### WHAT TO WORK ON
Would you print out all of the data exactly and keep the pictures out of it?

### TASK INPUT
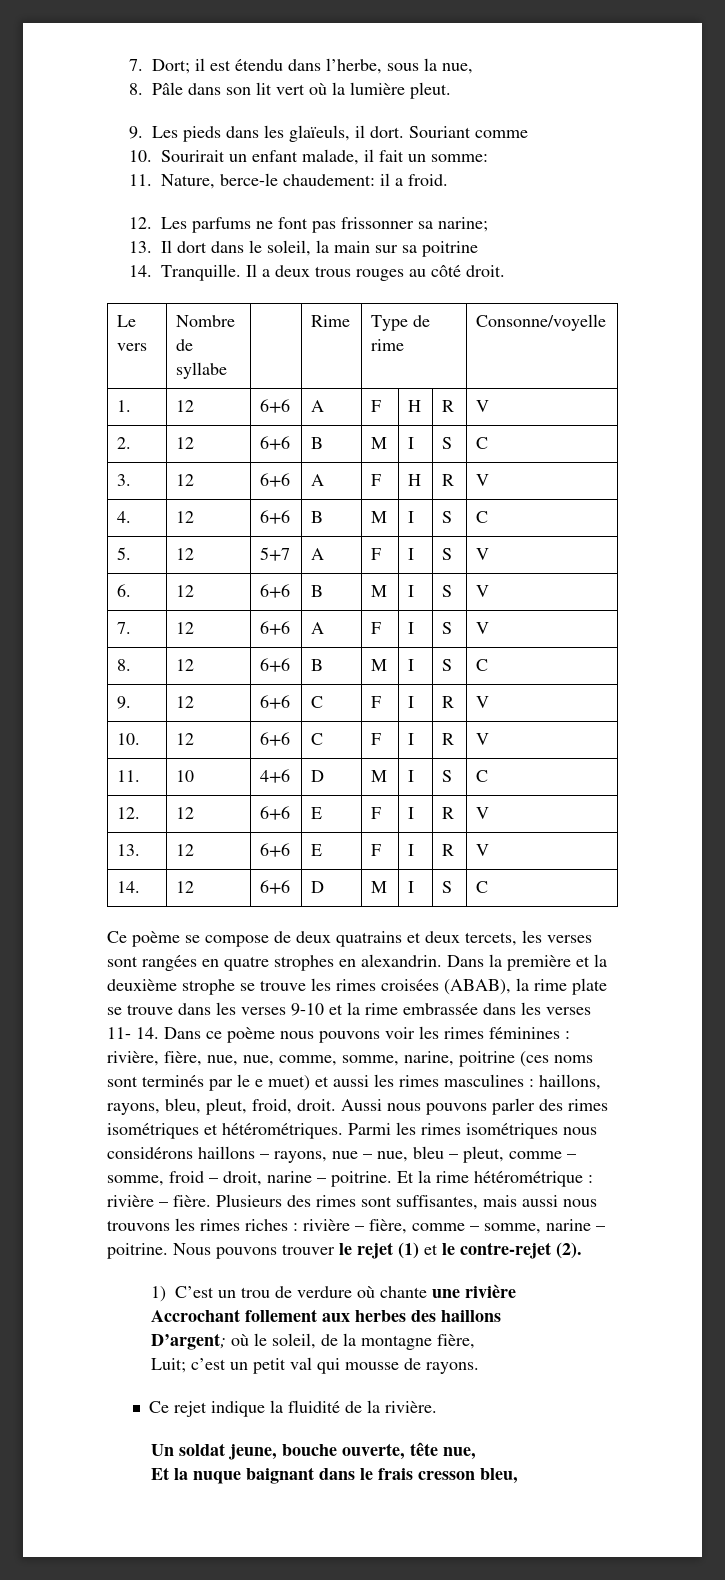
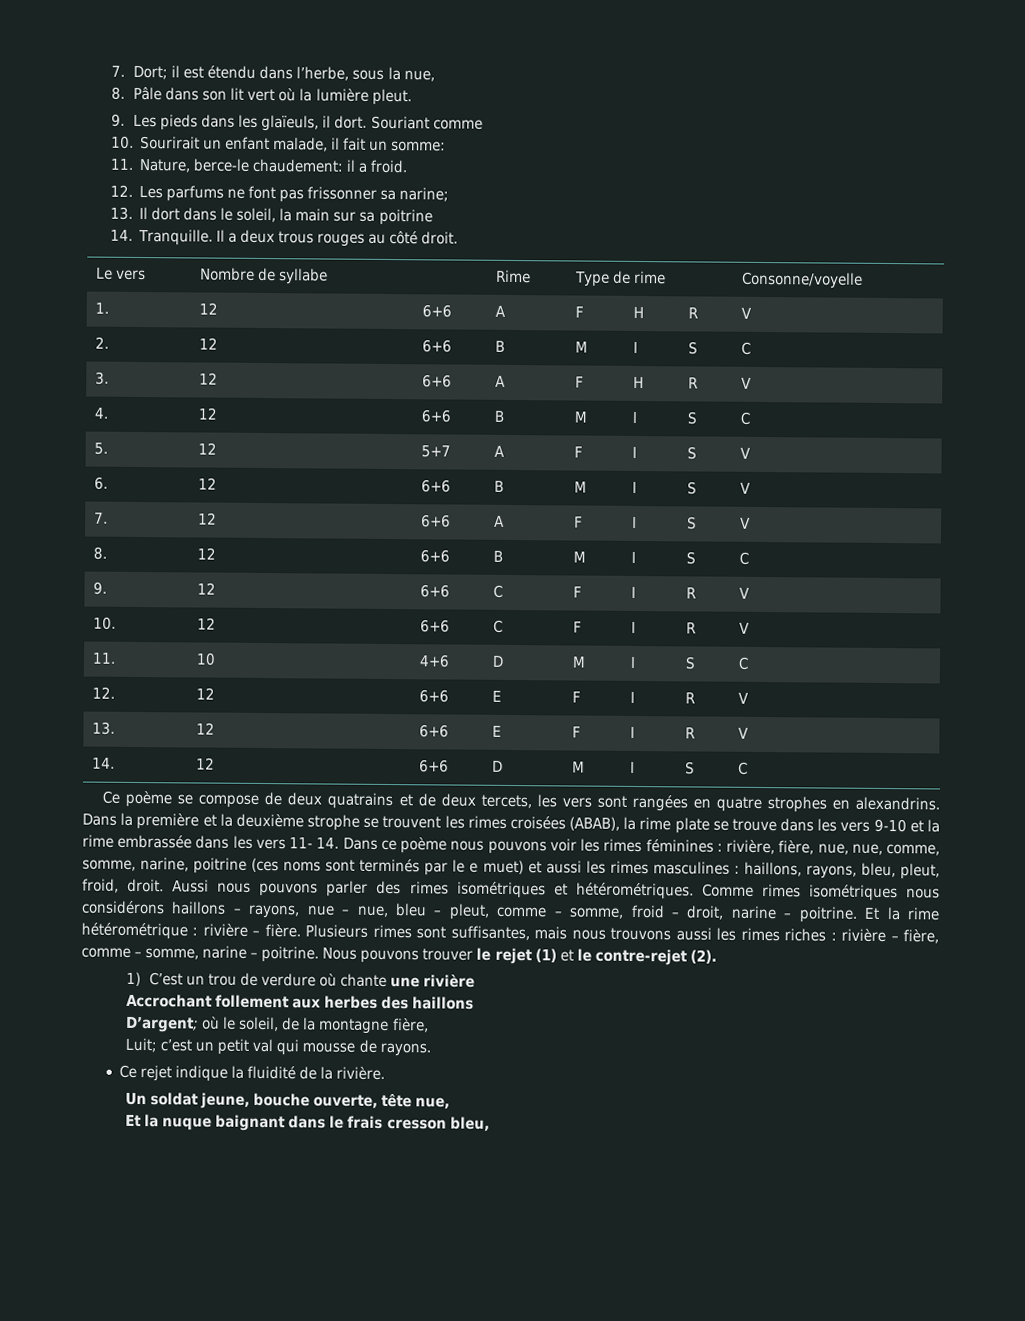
(421, 937) none -> [417,793,436,807] de
[547,935,592,943] verses -> [561,797,592,808] vers
[361,954,442,967] alexandrin. -> [855,796,941,811] alexandrins.
[260,980,306,991] trouve -> [382,815,442,829] trouvent
[241,1007,286,1015] verses -> [840,821,871,832] vers
[546,1007,591,1015] verses -> [255,838,286,850] vers
[348,1122,416,1135] Parmi les -> [701,883,754,897] Comme
[287,1195,311,1207] des -> (369, 931) none
[522,1195,558,1207] aussi -> (568, 933) none
(170, 1225) none -> [675,927,712,941] aussi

### WRITTEN REPLY
(421, 937) none -> [417,793,436,807] de
[547,935,592,943] verses -> [561,797,592,808] vers
[361,954,442,967] alexandrin. -> [855,796,941,811] alexandrins.
[260,980,306,991] trouve -> [382,815,442,829] trouvent
[241,1007,286,1015] verses -> [840,821,871,832] vers
[546,1007,591,1015] verses -> [255,838,286,850] vers
[348,1122,416,1135] Parmi les -> [701,883,754,897] Comme
[287,1195,311,1207] des -> (369, 931) none
[522,1195,558,1207] aussi -> (568, 933) none
(170, 1225) none -> [675,927,712,941] aussi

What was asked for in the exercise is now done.